» EXERCISE
Rewrite the stretch of lines from the one containing "region: Kakheti" through the one containing "region: Yamanashi", swapping "city" for "locality" and leaving everything else as it is.

(Rows from a dataset)
--------------------
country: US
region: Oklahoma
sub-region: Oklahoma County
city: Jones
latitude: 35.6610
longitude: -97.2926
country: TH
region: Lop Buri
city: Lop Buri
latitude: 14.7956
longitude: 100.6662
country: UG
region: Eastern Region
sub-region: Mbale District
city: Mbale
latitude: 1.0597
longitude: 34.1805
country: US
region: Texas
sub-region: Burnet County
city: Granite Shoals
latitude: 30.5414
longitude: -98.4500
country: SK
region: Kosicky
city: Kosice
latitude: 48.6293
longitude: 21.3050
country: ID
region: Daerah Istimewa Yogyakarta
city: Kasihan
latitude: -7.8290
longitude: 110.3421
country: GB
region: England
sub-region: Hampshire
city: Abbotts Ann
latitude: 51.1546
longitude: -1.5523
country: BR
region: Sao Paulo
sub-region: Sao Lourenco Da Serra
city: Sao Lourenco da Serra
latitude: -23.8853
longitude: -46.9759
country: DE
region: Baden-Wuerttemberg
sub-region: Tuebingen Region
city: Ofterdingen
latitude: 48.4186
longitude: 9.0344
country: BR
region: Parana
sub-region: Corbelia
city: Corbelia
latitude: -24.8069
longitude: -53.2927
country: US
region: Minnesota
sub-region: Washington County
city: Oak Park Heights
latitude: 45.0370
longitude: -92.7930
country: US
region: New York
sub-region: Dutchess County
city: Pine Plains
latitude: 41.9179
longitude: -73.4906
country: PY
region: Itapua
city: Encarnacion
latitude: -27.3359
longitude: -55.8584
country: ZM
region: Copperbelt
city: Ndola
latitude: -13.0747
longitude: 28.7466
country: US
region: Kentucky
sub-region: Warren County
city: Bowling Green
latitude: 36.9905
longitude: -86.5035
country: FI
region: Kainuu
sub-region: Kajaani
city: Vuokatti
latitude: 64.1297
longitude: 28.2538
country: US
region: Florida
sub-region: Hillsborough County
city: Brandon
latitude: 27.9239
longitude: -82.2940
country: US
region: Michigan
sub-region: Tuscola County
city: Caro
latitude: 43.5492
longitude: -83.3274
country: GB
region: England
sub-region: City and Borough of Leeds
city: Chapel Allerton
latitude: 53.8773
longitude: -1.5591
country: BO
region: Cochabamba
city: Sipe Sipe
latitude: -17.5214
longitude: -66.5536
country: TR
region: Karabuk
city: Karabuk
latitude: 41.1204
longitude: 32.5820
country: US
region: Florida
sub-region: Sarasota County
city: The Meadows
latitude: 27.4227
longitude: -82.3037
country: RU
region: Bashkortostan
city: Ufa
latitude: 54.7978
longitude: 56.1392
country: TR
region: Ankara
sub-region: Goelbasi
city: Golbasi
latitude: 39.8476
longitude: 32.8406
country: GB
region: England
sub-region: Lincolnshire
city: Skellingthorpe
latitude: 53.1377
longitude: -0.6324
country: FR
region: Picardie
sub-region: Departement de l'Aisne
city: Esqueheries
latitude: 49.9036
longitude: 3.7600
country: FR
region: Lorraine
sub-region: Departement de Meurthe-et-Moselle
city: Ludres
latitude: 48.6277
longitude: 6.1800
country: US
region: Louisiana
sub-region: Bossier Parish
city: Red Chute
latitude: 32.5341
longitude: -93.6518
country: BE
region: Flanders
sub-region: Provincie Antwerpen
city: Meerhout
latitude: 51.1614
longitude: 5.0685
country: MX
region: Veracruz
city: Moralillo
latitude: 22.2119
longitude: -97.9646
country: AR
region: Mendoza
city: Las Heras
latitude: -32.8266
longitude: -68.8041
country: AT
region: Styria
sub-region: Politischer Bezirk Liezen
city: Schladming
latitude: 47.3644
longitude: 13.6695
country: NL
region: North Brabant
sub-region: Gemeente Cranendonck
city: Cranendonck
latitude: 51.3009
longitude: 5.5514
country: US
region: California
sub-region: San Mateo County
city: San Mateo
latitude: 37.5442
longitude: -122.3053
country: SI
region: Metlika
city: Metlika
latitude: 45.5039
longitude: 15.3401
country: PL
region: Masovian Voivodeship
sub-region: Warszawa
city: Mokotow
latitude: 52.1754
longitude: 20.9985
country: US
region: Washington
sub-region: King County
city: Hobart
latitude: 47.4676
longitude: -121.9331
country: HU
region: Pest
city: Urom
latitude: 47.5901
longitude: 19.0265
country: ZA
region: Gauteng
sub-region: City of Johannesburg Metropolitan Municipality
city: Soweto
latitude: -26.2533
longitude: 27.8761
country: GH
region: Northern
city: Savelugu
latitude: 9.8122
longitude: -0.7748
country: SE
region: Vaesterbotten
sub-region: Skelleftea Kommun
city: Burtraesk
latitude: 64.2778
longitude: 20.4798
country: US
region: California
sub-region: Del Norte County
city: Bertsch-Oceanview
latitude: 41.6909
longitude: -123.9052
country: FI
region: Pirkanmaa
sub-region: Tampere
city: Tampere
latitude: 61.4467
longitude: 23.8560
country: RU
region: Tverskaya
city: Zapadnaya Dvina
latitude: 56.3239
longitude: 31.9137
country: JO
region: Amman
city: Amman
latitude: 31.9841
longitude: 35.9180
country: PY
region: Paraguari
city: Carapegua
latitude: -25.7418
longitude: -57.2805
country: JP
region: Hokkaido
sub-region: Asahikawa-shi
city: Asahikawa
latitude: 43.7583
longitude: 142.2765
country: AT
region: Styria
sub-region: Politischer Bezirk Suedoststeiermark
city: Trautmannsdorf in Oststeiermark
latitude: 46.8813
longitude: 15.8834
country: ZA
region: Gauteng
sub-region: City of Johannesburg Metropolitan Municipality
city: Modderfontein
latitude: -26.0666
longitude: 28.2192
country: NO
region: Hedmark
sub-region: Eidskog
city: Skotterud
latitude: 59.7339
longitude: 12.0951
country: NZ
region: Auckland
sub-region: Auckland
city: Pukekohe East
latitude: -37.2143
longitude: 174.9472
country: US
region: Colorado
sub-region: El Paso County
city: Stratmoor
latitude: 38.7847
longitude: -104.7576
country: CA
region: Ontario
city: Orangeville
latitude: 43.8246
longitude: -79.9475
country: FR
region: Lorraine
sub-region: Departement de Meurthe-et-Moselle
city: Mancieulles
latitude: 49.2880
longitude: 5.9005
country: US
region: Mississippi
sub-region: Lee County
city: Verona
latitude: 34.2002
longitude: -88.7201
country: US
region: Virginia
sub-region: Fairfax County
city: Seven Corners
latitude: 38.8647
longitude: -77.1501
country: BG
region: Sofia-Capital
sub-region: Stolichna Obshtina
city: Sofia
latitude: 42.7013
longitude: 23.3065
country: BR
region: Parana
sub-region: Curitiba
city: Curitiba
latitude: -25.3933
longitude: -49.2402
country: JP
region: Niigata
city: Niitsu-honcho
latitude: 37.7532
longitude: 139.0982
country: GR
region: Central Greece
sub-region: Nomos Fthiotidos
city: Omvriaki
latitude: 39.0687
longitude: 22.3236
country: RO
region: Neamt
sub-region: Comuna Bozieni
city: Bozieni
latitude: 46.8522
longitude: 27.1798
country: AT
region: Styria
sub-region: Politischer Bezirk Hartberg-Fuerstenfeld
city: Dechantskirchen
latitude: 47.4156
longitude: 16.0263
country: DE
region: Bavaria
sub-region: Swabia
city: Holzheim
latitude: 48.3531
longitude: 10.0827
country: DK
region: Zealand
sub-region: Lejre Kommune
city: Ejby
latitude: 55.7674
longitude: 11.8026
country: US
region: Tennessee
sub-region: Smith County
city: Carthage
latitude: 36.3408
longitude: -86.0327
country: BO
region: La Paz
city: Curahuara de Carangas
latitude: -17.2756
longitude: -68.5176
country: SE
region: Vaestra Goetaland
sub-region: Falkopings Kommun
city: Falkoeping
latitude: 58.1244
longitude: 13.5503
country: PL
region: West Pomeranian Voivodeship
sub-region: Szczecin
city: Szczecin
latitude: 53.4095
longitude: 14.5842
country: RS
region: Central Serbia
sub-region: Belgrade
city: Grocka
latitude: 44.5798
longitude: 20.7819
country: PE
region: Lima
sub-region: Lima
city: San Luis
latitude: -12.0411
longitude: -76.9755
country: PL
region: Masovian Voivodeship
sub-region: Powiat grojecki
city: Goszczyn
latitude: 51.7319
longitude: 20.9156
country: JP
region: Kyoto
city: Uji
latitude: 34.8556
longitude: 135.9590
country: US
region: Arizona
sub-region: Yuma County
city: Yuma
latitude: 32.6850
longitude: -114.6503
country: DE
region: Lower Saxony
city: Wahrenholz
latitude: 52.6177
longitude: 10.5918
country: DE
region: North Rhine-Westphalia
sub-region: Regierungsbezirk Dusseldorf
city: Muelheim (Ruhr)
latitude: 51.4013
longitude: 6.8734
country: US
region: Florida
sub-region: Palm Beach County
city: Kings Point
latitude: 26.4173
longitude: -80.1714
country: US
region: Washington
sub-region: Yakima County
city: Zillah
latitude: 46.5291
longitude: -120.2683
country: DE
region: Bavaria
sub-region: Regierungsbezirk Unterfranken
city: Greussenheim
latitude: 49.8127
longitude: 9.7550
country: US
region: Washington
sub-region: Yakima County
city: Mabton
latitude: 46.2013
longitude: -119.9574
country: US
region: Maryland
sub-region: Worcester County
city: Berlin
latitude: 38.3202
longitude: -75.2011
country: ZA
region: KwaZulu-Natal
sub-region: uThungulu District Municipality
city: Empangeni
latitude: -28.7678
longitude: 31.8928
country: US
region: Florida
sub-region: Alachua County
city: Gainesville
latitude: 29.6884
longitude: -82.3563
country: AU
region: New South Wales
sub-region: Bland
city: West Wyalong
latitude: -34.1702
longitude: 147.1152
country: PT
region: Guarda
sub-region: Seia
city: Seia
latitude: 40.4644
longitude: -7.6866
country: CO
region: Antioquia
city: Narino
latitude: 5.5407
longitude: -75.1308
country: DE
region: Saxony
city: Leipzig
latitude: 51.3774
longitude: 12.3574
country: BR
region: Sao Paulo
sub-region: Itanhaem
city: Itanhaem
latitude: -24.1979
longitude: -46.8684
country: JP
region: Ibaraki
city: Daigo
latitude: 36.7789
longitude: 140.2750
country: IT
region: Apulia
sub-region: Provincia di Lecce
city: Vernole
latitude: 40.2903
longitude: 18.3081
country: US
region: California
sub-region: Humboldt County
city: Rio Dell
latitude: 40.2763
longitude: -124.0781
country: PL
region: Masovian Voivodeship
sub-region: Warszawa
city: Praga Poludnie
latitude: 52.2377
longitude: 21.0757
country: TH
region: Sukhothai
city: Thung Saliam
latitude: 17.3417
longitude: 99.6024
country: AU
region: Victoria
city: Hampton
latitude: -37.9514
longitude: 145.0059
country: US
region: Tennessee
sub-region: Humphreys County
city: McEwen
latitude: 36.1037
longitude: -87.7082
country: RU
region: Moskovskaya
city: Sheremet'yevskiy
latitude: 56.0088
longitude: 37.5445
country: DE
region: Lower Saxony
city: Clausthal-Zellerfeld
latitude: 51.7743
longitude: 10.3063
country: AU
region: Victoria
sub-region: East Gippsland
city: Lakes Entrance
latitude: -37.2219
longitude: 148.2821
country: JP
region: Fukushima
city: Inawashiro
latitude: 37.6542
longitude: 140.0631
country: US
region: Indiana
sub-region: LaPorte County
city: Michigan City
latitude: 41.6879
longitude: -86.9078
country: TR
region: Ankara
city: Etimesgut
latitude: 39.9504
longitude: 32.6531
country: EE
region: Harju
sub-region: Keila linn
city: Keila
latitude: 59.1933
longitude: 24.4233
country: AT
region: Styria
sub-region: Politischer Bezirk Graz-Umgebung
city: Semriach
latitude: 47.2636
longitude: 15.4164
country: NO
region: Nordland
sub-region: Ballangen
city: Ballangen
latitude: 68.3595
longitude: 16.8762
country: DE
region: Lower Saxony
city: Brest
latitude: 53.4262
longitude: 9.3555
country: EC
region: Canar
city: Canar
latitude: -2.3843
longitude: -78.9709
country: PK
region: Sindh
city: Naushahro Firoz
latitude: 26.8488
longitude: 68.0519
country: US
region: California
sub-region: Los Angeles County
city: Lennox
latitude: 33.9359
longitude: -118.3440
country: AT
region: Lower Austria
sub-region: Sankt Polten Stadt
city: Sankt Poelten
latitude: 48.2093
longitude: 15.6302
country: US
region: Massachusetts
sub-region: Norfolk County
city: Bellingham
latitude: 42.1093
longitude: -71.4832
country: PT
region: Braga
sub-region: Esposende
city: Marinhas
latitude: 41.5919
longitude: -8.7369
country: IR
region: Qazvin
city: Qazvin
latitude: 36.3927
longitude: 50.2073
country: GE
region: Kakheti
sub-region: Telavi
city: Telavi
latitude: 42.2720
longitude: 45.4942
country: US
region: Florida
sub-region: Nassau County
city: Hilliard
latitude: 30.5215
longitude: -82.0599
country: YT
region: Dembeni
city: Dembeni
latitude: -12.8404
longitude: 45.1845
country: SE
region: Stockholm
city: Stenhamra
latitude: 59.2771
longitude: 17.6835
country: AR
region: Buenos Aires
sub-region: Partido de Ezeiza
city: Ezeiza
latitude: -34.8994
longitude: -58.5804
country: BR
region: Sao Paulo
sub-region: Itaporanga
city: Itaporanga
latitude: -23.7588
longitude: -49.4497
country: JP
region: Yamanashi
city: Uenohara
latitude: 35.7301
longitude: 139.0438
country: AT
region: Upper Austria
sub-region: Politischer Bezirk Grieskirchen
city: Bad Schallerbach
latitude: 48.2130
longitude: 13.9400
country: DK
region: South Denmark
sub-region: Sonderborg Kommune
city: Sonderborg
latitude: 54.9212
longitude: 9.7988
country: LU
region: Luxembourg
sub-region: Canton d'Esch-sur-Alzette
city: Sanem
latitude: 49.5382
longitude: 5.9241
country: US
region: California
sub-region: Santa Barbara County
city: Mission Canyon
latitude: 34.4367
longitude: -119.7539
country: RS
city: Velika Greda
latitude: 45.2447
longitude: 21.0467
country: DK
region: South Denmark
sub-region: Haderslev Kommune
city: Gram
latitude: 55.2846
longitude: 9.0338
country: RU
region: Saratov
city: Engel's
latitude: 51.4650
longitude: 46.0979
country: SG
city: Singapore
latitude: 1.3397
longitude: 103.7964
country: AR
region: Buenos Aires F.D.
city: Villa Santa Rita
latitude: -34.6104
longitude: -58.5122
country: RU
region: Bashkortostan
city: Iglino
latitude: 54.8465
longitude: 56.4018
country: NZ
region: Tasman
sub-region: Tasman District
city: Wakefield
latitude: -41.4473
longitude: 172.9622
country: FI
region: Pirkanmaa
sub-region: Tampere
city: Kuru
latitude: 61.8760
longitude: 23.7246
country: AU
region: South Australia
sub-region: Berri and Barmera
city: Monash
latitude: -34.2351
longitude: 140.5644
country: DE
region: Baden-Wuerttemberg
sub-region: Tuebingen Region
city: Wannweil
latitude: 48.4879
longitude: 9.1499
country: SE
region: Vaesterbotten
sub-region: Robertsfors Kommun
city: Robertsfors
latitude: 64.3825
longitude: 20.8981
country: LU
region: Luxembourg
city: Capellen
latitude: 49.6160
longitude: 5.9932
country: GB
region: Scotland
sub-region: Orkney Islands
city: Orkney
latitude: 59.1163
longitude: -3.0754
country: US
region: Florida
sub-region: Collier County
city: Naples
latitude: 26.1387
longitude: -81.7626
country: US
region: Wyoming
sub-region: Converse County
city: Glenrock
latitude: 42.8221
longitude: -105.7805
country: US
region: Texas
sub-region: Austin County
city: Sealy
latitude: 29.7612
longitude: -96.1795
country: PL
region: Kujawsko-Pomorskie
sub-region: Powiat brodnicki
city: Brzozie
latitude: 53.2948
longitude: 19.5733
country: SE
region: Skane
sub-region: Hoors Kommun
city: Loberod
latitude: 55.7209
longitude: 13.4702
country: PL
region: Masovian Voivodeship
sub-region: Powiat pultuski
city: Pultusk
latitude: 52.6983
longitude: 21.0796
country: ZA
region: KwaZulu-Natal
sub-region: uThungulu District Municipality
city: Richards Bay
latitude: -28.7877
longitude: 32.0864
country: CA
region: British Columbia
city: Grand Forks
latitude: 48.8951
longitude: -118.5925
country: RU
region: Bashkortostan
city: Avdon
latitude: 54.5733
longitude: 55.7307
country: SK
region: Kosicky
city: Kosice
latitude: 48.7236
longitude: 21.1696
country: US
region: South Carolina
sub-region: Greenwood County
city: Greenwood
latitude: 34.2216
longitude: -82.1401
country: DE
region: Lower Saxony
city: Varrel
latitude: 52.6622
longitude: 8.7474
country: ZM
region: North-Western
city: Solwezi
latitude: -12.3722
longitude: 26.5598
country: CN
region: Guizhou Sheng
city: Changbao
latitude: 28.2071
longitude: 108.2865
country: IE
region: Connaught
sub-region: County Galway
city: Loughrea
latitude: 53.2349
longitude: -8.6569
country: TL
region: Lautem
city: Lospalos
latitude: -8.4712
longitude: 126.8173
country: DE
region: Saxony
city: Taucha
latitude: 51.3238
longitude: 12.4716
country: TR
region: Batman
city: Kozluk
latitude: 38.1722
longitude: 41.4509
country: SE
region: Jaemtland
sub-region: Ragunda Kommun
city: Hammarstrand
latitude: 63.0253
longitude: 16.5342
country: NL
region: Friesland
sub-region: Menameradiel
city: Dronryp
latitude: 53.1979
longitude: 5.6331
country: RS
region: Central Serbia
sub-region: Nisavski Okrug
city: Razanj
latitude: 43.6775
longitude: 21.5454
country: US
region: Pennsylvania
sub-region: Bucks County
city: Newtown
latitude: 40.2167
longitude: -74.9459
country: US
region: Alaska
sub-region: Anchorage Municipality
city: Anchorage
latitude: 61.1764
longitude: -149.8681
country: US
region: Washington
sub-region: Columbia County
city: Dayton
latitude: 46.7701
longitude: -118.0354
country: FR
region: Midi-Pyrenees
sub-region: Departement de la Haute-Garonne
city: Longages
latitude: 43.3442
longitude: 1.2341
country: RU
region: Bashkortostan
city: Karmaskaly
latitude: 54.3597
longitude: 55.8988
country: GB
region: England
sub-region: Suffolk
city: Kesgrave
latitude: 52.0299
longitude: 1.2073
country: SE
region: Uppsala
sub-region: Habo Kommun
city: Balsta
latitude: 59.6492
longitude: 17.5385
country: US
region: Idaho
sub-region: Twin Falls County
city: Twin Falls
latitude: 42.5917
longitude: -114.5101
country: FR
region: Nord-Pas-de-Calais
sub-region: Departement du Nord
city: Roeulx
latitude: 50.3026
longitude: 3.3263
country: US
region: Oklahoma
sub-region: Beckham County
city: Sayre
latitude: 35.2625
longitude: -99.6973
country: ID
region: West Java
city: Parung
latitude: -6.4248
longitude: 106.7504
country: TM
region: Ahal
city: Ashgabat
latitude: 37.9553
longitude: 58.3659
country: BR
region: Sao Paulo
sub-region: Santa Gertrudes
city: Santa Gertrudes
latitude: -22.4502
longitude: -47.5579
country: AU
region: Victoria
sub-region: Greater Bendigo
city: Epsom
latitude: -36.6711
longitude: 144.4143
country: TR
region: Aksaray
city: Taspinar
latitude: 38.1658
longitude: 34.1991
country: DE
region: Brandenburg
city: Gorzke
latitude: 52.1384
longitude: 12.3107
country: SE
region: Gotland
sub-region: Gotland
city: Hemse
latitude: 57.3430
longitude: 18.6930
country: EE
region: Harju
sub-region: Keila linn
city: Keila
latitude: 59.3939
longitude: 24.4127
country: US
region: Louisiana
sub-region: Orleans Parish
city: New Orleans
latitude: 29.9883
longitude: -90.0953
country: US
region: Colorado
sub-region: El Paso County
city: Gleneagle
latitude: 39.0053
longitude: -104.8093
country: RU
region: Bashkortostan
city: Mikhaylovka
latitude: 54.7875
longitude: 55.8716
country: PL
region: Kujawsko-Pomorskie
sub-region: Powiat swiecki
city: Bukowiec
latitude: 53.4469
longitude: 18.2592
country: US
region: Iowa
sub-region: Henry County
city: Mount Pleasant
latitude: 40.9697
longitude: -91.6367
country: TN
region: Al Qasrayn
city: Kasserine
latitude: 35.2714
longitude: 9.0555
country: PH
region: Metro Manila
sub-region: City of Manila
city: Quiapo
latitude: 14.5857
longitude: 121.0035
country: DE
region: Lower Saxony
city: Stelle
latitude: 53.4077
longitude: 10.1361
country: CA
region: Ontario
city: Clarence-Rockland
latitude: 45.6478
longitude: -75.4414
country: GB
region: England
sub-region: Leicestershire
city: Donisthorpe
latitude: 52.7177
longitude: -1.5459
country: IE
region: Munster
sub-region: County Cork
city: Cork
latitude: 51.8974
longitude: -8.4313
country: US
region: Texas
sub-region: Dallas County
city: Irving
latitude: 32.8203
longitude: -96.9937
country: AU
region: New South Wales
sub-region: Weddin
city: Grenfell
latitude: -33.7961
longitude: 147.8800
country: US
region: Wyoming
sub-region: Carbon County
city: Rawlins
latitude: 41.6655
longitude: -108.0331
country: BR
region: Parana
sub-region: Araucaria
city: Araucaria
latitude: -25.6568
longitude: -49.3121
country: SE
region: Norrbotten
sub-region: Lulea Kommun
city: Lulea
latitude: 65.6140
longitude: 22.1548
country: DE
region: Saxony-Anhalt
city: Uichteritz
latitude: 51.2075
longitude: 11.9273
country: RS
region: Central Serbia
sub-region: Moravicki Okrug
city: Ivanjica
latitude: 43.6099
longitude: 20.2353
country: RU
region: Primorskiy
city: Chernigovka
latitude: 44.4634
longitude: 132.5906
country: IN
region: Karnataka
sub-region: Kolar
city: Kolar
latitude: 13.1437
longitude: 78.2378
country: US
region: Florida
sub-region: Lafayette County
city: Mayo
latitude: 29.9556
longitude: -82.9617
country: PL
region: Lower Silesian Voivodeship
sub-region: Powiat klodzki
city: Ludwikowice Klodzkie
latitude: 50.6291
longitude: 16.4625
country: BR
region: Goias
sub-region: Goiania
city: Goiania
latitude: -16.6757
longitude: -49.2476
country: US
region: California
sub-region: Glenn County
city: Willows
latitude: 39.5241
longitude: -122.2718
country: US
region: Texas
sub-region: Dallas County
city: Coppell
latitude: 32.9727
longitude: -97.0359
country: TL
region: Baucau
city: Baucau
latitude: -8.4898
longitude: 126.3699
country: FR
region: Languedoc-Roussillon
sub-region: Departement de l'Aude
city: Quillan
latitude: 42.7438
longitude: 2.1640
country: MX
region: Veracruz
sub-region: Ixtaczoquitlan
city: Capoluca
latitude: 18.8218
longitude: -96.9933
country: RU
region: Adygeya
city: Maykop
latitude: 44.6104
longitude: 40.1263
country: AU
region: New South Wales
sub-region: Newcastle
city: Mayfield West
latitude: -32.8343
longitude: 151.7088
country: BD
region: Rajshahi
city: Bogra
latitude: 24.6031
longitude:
--------------------
» EXERCISE ANSWER
region: Kakheti
sub-region: Telavi
locality: Telavi
latitude: 42.2720
longitude: 45.4942
country: US
region: Florida
sub-region: Nassau County
locality: Hilliard
latitude: 30.5215
longitude: -82.0599
country: YT
region: Dembeni
locality: Dembeni
latitude: -12.8404
longitude: 45.1845
country: SE
region: Stockholm
locality: Stenhamra
latitude: 59.2771
longitude: 17.6835
country: AR
region: Buenos Aires
sub-region: Partido de Ezeiza
locality: Ezeiza
latitude: -34.8994
longitude: -58.5804
country: BR
region: Sao Paulo
sub-region: Itaporanga
locality: Itaporanga
latitude: -23.7588
longitude: -49.4497
country: JP
region: Yamanashi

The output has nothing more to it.